In 2012, Airbnb, Yelp, and Yammer opened offices in the city, while Zynga moved into its massive 668,00-square-foot HQ in Showplace Square. Last year, Uber paid $125 million for two parcels in Mission Bay that will include 422,980-square-feet of facilities. (It’s worth noting that Uber paid $210 per square foot for the land itself, well above the average $67 per square foot rental rate throughout the city). And Twitter, Dropbox, and Pinterest all inked major land deals recently as well.

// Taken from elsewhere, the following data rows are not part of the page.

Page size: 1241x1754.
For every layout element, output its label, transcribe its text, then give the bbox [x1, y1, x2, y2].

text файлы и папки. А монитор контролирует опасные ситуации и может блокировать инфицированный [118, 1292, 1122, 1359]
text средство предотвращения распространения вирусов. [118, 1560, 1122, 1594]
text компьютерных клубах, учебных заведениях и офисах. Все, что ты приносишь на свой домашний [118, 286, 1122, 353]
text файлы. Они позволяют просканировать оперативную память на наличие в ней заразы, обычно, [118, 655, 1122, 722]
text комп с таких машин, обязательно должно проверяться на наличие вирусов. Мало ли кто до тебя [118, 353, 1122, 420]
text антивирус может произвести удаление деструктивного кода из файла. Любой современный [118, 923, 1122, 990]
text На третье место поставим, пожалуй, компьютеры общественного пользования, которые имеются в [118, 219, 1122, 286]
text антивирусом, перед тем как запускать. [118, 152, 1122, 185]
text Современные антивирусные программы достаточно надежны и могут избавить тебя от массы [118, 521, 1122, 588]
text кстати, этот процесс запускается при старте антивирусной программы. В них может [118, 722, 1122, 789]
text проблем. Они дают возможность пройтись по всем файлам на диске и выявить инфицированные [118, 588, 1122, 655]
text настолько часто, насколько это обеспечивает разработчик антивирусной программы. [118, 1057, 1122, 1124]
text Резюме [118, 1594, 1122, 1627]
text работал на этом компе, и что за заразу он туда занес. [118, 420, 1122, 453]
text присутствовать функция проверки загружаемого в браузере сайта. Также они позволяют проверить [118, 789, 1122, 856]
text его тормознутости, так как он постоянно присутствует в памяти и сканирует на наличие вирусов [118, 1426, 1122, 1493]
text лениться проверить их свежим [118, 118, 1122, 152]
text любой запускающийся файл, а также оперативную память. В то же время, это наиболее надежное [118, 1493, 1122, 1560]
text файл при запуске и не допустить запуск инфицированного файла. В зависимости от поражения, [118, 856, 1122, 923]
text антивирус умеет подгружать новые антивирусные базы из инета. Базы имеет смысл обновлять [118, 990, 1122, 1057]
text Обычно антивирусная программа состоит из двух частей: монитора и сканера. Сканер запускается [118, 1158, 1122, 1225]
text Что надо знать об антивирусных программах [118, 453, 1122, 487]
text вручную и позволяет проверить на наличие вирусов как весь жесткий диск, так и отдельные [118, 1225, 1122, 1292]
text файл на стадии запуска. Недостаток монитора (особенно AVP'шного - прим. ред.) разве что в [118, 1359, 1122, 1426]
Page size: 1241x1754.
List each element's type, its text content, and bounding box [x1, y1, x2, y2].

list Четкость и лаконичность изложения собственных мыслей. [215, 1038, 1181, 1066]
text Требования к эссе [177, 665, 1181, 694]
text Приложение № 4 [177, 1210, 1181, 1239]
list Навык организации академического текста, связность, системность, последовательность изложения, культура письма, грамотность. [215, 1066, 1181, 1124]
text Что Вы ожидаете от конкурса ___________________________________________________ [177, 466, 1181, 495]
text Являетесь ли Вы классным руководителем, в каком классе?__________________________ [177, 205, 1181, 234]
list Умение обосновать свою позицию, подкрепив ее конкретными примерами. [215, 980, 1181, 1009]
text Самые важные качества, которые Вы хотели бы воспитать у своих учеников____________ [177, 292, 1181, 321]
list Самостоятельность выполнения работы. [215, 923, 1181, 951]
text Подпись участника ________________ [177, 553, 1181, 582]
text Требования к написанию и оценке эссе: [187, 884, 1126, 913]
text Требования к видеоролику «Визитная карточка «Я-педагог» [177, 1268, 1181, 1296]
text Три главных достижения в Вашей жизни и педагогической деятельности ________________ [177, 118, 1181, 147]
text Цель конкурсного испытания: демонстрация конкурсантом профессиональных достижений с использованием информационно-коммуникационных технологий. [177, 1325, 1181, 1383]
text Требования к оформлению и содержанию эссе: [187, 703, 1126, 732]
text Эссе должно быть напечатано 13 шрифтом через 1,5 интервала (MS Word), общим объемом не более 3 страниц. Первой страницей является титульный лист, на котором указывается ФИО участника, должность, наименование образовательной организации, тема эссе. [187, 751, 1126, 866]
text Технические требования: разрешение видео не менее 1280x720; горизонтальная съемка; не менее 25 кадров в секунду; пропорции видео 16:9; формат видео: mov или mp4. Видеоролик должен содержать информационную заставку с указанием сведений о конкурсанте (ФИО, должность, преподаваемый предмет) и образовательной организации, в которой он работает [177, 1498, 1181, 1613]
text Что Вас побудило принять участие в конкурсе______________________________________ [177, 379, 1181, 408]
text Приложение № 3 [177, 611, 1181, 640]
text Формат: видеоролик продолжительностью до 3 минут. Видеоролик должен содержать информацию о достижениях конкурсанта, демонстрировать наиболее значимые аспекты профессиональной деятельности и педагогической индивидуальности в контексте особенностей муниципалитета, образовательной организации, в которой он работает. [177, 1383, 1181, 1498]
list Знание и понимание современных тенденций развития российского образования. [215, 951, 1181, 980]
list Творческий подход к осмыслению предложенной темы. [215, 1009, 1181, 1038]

As the Chroniclereported last week, more than 5 million-square-feet of commercial space is under construction or will be in the next year — more office space than the city built in the last 15 years. What’s driving the building frenzy? Two things, according to TechCrunch: Intense job growth in urban cores (SF’s unemployment rate was 4.4 percent in December 2014) and voter-approved tax incentives.  

“Tech companies don’t have to be rampant gentrifiers,” Kelly told TechCrunch. “They can also contribute to the civic vitality of the city and keep it a vibrant place.”

Yesterday, we reported that plans for a performing arts center in the Tenderloin were nixed after the developer asked arts nonprofits to foot 50 percent of construction costs. Although the building wasn’t a tech property, it indicates a wider debate in the city about how and where space should be devoted to nonprofits and arts organizations. In October 2013, a city report found that almost 2,000 nonprofits had moved out of the city between 2011 and 2013.